The number of shuffles of n cards is the number of permutations which is $n!$.

The number of permutations which have no consecutive cards:

noConsecutive=lambda n: sum((-1) ** (n - k) * fact(k) * sum(choose(i + k - 1, k - 1) * choose(k, n - i - k) for i in range(n - k + 1)) for k in range(1, n+1))

The chance of getting a deal with any two consecutive cards is therefore:

def chanceConsecutives(n):
    total = fact(n)
    return (total - noConsecutive(n)) / total

The plot shown uses matplotlib but

let us take a look at that right tail:

>>> for n in range(94, 101):
...     n, chanceConsecutives(n)
...
(94, 0.8646959031912789)
(95, 0.8646952442738943)
(96, 0.8646946060214447)
(97, 0.8646939875787265)
(98, 0.8646933881343243)
(99, 0.8646928069179473)
(100, 0.8646922431979533)
>>>

and a bit further out:

>>> for n in range(394, 401):
...     n, chanceConsecutives(n)
...
(394, 0.8646664677798308)
(395, 0.8646664589063986)
(396, 0.8646664501002465)
(397, 0.8646664413606958)
(398, 0.8646664326870768)
(399, 0.8646664240787278)
(400, 0.8646664155349957)
>>>

---

Mathematics now...

We need to show that $P(n)$

will never fall below out theorised threshold:$$P(n)=1-\frac1{n!}\sum_{k=1}^n{(-1)^{n-k}k!\sum_{i=0}^{n-k}{\binom{i+k-1}{k-1}\binom{k}{n-i-k}}}$$

Answer 2

What are the odds in the infinite case?
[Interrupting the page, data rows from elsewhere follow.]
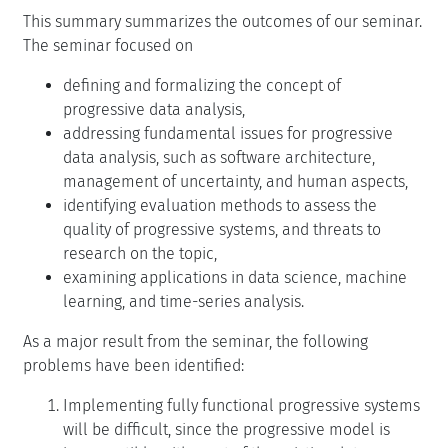
This summary summarizes the outcomes of our seminar.
The seminar focused on
defining and formalizing the concept of
progressive data analysis,
addressing fundamental issues for progressive
data analysis, such as software architecture,
management of uncertainty, and human aspects,
identifying evaluation methods to assess the
quality of progressive systems, and threats to
research on the topic,
examining applications in data science, machine
learning, and time-series analysis.
As a major result from the seminar, the following
problems have been identified:
Implementing fully functional progressive systems
will be difficult, since the progressive model is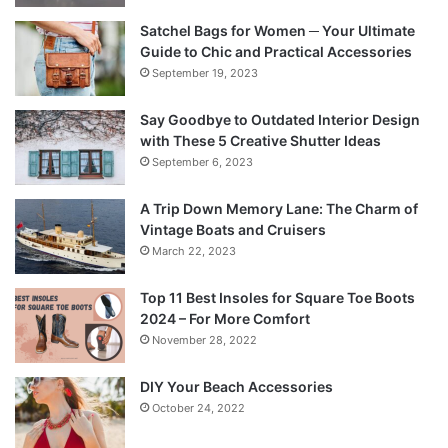
Satchel Bags for Women ─ Your Ultimate
Guide to Chic and Practical Accessories
September 19, 2023
Say Goodbye to Outdated Interior Design
with These 5 Creative Shutter Ideas
September 6, 2023
A Trip Down Memory Lane: The Charm of
Vintage Boats and Cruisers
March 22, 2023
Top 11 Best Insoles for Square Toe Boots
2024 – For More Comfort
November 28, 2022
DIY Your Beach Accessories
October 24, 2022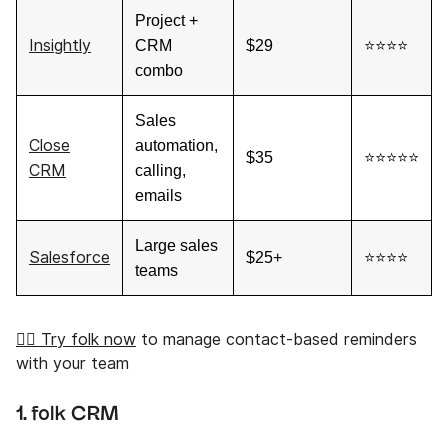
Project +
Insightly
CRM
$29
⭐⭐⭐⭐
combo
Sales
Close
automation,
$35
⭐⭐⭐⭐⭐
CRM
calling,
emails
Large sales
Salesforce
$25+
⭐⭐⭐⭐
teams
👉🏼 Try folk now
to manage contact-based reminders
with your team
1.
folk CRM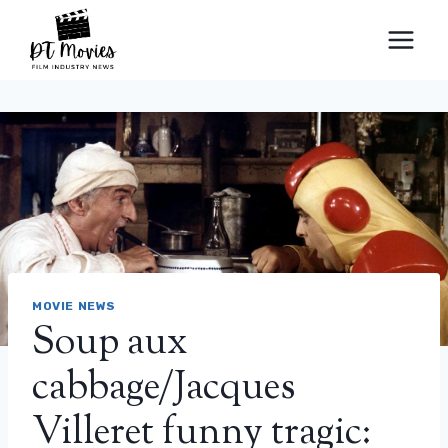
Skip
to
content
MOVIE NEWS
Soup aux
cabbage/Jacques
Villeret funny tragic:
Well I choose the infinite case to neglect the two edge cases.

So we are going to have a $\frac{2}{n}$ chance for each new card that is either above or below it. This is going to happen n times.
So the odds of not getting an adjacent pair are $\frac{n-2}{n}$. And this happens as n (from what I can tell) independent events. So we get $\frac{n-2}{n}^{n}$.
Now by cool mathemagic: this is $1-\frac{1}{e^2}$
Why? Well a well known identity is $\frac{n+1}{n}^{n} = e$ and $\frac{n-1}{n}^{n} = \frac{1}{e}$for really large n $\frac{n-2}{n}$ is effectively equal to $\frac{n-1}{n}^{2}$
So we get ${\frac{n-1}{n}^{2}}^n$ which is ${\frac{n-1}{n}^{2n}}$ or ${\frac{n-1}{n}^{n}}^2$ or $\frac{1}{e}^2$.
So the final answer is $1-\frac{1}{e^2}$

Answer 3

Dr. G is

correct

as can be seen by looking at the last entry under "Formula" at

http://oeis.org/A002464 which says that asymptotically the number of permutations with no adjacent pairs is $1/e^2$ of all of them.

Presumably

the correct value of $x$ is $1-1/e^2$, but that doesn't follow from the above unless we know that the fraction with no adjacent pairs increases monotonically, which looks likely but I don't see how to prove. (Perhaps with a little work it follows from the recurrence relation, or from the asymptotic formula if its error bounds can be made explicit?)